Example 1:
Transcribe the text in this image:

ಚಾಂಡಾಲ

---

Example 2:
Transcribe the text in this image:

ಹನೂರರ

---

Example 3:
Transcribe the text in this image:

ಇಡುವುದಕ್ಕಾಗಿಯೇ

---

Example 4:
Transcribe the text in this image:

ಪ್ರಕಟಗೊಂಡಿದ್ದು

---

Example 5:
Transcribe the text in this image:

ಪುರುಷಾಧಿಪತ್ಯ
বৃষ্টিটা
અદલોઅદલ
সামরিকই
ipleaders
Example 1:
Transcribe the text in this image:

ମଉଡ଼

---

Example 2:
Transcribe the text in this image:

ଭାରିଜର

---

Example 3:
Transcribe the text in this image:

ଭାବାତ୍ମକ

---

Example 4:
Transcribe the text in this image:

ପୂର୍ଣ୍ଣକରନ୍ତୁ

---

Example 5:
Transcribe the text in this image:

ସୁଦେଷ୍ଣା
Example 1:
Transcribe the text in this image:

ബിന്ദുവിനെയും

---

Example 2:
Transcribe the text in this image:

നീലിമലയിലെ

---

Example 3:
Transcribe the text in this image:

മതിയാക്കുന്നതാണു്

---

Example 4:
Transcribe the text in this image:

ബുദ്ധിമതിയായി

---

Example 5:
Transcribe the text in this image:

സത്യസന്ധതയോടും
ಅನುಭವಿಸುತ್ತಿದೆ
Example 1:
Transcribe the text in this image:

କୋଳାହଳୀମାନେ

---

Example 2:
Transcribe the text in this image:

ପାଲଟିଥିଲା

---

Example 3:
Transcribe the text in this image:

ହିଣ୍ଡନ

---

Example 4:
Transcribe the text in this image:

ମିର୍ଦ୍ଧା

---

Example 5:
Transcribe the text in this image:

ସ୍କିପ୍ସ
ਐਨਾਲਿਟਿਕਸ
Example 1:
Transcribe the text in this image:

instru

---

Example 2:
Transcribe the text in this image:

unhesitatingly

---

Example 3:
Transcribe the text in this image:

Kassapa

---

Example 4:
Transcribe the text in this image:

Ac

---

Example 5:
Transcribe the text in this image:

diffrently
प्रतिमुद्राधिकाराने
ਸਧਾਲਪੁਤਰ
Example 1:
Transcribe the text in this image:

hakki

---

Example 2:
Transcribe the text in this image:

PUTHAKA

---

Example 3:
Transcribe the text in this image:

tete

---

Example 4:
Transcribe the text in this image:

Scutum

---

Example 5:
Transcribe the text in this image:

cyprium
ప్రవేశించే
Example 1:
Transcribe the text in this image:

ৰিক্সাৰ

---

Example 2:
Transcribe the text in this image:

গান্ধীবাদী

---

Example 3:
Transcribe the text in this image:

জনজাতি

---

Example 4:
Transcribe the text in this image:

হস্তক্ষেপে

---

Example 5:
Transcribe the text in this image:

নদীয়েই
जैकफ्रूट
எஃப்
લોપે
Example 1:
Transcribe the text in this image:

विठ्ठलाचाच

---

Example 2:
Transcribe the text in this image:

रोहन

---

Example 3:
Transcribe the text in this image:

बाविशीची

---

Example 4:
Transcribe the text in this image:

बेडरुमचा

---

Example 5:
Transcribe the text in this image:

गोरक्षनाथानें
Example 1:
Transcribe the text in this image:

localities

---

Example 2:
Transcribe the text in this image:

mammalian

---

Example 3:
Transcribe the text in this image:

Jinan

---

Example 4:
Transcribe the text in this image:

Action item — In full and exactly, transcribe the material above.

Answer space —
Example 1:
Transcribe the text in this image:

ಚಾಂಡಾಲ

---

Example 2:
Transcribe the text in this image:

ಹನೂರರ

---

Example 3:
Transcribe the text in this image:

ಇಡುವುದಕ್ಕಾಗಿಯೇ

---

Example 4:
Transcribe the text in this image:

ಪ್ರಕಟಗೊಂಡಿದ್ದು

---

Example 5:
Transcribe the text in this image:

ಪುರುಷಾಧಿಪತ್ಯ
বৃষ্টিটা
અદલોઅદલ
সামরিকই
ipleaders
Example 1:
Transcribe the text in this image:

ମଉଡ଼

---

Example 2:
Transcribe the text in this image:

ଭାରିଜର

---

Example 3:
Transcribe the text in this image:

ଭାବାତ୍ମକ

---

Example 4:
Transcribe the text in this image:

ପୂର୍ଣ୍ଣକରନ୍ତୁ

---

Example 5:
Transcribe the text in this image:

ସୁଦେଷ୍ଣା
Example 1:
Transcribe the text in this image:

ബിന്ദുവിനെയും

---

Example 2:
Transcribe the text in this image:

നീലിമലയിലെ

---

Example 3:
Transcribe the text in this image:

മതിയാക്കുന്നതാണു്

---

Example 4:
Transcribe the text in this image:

ബുദ്ധിമതിയായി

---

Example 5:
Transcribe the text in this image:

സത്യസന്ധതയോടും
ಅನುಭವಿಸುತ್ತಿದೆ
Example 1:
Transcribe the text in this image:

କୋଳାହଳୀମାନେ

---

Example 2:
Transcribe the text in this image:

ପାଲଟିଥିଲା

---

Example 3:
Transcribe the text in this image:

ହିଣ୍ଡନ

---

Example 4:
Transcribe the text in this image:

ମିର୍ଦ୍ଧା

---

Example 5:
Transcribe the text in this image:

ସ୍କିପ୍ସ
ਐਨਾਲਿਟਿਕਸ
Example 1:
Transcribe the text in this image:

instru

---

Example 2:
Transcribe the text in this image:

unhesitatingly

---

Example 3:
Transcribe the text in this image:

Kassapa

---

Example 4:
Transcribe the text in this image:

Ac

---

Example 5:
Transcribe the text in this image:

diffrently
प्रतिमुद्राधिकाराने
ਸਧਾਲਪੁਤਰ
Example 1:
Transcribe the text in this image:

hakki

---

Example 2:
Transcribe the text in this image:

PUTHAKA

---

Example 3:
Transcribe the text in this image:

tete

---

Example 4:
Transcribe the text in this image:

Scutum

---

Example 5:
Transcribe the text in this image:

cyprium
ప్రవేశించే
Example 1:
Transcribe the text in this image:

ৰিক্সাৰ

---

Example 2:
Transcribe the text in this image:

গান্ধীবাদী

---

Example 3:
Transcribe the text in this image:

জনজাতি

---

Example 4:
Transcribe the text in this image:

হস্তক্ষেপে

---

Example 5:
Transcribe the text in this image:

নদীয়েই
जैकफ्रूट
எஃப்
લોપે
Example 1:
Transcribe the text in this image:

विठ्ठलाचाच

---

Example 2:
Transcribe the text in this image:

रोहन

---

Example 3:
Transcribe the text in this image:

बाविशीची

---

Example 4:
Transcribe the text in this image:

बेडरुमचा

---

Example 5:
Transcribe the text in this image:

गोरक्षनाथानें
Example 1:
Transcribe the text in this image:

localities

---

Example 2:
Transcribe the text in this image:

mammalian

---

Example 3:
Transcribe the text in this image:

Jinan

---

Example 4:
Transcribe the text in this image:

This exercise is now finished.